(Dataset items)
++++

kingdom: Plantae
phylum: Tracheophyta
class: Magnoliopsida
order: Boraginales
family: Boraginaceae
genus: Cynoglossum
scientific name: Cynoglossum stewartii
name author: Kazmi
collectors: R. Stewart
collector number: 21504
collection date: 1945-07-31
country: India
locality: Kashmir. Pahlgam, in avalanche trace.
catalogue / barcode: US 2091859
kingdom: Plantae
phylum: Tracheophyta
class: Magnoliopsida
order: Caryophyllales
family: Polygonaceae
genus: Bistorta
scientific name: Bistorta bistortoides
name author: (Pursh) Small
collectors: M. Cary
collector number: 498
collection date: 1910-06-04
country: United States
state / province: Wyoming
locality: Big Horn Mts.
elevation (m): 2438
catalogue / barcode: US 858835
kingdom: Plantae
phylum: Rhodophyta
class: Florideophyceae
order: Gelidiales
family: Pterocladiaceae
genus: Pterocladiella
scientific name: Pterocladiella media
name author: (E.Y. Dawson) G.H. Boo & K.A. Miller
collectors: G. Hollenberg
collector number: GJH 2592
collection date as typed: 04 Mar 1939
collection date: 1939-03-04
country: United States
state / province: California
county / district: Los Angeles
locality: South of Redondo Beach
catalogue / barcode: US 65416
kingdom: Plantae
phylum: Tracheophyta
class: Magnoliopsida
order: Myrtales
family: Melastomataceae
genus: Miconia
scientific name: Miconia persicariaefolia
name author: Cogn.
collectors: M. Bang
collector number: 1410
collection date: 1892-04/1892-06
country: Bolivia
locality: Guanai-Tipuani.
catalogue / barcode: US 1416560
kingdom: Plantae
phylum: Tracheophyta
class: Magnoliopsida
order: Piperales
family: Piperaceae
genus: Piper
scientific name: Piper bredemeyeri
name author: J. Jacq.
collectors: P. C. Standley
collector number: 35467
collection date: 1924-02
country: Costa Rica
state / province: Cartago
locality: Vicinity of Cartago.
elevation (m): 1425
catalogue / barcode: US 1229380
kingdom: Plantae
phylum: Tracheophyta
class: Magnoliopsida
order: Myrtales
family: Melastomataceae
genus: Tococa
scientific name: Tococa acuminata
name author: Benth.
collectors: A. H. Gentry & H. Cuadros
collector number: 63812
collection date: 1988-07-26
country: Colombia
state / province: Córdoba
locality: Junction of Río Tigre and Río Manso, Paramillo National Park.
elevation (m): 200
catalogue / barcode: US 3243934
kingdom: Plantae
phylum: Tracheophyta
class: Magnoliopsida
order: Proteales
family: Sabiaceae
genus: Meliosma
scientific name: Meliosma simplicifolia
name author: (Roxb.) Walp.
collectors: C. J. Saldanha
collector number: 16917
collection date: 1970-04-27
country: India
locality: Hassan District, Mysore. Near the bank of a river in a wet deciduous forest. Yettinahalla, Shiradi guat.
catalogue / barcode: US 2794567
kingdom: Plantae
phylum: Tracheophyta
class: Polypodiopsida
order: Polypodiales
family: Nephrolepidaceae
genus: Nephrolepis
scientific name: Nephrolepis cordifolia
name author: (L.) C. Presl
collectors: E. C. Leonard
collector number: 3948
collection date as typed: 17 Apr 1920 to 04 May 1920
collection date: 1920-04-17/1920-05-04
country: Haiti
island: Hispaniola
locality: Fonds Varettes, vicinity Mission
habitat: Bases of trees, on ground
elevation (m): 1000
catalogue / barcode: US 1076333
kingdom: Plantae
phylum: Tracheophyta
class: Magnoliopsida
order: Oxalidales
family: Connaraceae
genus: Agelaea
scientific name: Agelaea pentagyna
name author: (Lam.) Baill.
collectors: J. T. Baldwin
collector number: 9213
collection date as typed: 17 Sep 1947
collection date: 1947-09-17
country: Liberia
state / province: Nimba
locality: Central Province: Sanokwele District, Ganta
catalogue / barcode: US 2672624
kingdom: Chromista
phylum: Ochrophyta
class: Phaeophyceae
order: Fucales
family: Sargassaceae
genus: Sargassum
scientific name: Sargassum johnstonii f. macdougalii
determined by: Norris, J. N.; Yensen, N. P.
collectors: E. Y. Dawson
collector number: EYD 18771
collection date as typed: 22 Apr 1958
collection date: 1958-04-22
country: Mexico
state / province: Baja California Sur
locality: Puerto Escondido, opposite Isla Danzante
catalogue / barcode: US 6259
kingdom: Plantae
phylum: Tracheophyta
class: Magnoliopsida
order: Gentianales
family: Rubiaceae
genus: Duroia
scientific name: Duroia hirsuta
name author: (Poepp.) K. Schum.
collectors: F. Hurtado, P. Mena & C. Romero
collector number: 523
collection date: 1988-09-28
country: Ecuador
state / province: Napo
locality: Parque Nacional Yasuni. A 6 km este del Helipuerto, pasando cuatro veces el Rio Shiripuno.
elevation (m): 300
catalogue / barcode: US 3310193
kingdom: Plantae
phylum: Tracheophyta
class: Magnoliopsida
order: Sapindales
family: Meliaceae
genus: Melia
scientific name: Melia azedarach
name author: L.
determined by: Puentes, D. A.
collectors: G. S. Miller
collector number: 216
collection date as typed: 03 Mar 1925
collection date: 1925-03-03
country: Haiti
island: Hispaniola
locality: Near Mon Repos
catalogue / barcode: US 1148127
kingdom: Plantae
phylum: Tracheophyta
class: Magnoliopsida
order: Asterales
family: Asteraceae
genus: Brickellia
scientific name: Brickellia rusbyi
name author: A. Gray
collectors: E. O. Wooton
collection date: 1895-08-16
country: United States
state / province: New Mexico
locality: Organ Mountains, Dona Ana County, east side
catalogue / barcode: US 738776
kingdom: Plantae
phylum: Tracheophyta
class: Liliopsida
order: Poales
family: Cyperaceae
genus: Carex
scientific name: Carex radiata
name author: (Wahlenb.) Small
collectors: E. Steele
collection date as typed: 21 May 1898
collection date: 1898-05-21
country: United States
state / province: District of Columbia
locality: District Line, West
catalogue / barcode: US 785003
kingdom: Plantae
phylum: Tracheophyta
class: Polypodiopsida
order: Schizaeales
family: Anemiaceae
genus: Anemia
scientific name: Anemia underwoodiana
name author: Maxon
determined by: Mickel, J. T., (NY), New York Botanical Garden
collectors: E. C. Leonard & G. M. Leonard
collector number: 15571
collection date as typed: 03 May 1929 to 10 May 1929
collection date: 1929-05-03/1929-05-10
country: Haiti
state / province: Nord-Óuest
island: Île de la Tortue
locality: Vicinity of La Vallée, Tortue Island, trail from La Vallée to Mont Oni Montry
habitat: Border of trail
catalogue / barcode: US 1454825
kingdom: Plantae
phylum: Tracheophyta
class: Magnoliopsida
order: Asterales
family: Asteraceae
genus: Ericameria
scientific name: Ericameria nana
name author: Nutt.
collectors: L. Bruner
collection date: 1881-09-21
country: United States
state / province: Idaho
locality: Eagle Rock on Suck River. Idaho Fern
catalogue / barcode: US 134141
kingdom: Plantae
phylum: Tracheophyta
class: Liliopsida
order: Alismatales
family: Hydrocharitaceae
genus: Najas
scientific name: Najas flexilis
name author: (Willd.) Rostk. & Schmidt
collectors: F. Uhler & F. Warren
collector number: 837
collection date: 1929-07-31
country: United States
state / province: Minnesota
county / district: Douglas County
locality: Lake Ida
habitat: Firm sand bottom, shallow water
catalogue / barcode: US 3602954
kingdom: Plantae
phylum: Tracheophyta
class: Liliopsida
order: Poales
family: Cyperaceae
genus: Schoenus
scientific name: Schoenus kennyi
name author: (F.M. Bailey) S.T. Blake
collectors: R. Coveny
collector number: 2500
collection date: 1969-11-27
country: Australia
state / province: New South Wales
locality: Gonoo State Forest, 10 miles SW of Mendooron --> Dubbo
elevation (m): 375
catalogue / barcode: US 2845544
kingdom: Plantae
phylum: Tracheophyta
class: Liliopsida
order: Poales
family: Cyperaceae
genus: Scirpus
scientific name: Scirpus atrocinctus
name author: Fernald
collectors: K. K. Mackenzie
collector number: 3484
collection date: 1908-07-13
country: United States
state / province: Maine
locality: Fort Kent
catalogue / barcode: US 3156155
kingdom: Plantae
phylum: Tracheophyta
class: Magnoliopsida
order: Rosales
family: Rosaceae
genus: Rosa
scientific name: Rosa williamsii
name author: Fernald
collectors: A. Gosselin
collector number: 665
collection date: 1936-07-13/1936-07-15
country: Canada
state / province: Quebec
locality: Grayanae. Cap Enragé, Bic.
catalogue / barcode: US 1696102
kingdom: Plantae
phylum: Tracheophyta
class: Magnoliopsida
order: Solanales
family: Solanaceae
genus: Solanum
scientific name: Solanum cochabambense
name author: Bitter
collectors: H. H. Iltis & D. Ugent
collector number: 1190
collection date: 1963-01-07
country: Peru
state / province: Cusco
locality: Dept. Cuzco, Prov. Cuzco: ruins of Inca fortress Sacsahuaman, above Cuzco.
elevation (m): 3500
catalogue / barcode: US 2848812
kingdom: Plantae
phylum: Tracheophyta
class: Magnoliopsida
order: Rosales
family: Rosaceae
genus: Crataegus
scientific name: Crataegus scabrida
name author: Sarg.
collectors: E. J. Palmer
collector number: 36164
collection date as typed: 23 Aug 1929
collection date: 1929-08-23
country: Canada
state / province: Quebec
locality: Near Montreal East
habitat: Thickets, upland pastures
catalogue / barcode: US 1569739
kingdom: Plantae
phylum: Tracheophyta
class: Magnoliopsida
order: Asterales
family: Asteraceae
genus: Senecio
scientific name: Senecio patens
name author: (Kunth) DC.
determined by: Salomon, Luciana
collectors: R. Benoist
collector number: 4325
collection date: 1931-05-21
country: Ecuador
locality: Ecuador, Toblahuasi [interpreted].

++++

Edit the lines from the one containing "collectors: H. H. Iltis & D. Ugent" through the last line by changing "locality" to "site" and leaving everything else unchanged.

SOLUTION:
collectors: H. H. Iltis & D. Ugent
collector number: 1190
collection date: 1963-01-07
country: Peru
state / province: Cusco
site: Dept. Cuzco, Prov. Cuzco: ruins of Inca fortress Sacsahuaman, above Cuzco.
elevation (m): 3500
catalogue / barcode: US 2848812
kingdom: Plantae
phylum: Tracheophyta
class: Magnoliopsida
order: Rosales
family: Rosaceae
genus: Crataegus
scientific name: Crataegus scabrida
name author: Sarg.
collectors: E. J. Palmer
collector number: 36164
collection date as typed: 23 Aug 1929
collection date: 1929-08-23
country: Canada
state / province: Quebec
site: Near Montreal East
habitat: Thickets, upland pastures
catalogue / barcode: US 1569739
kingdom: Plantae
phylum: Tracheophyta
class: Magnoliopsida
order: Asterales
family: Asteraceae
genus: Senecio
scientific name: Senecio patens
name author: (Kunth) DC.
determined by: Salomon, Luciana
collectors: R. Benoist
collector number: 4325
collection date: 1931-05-21
country: Ecuador
site: Ecuador, Toblahuasi [interpreted].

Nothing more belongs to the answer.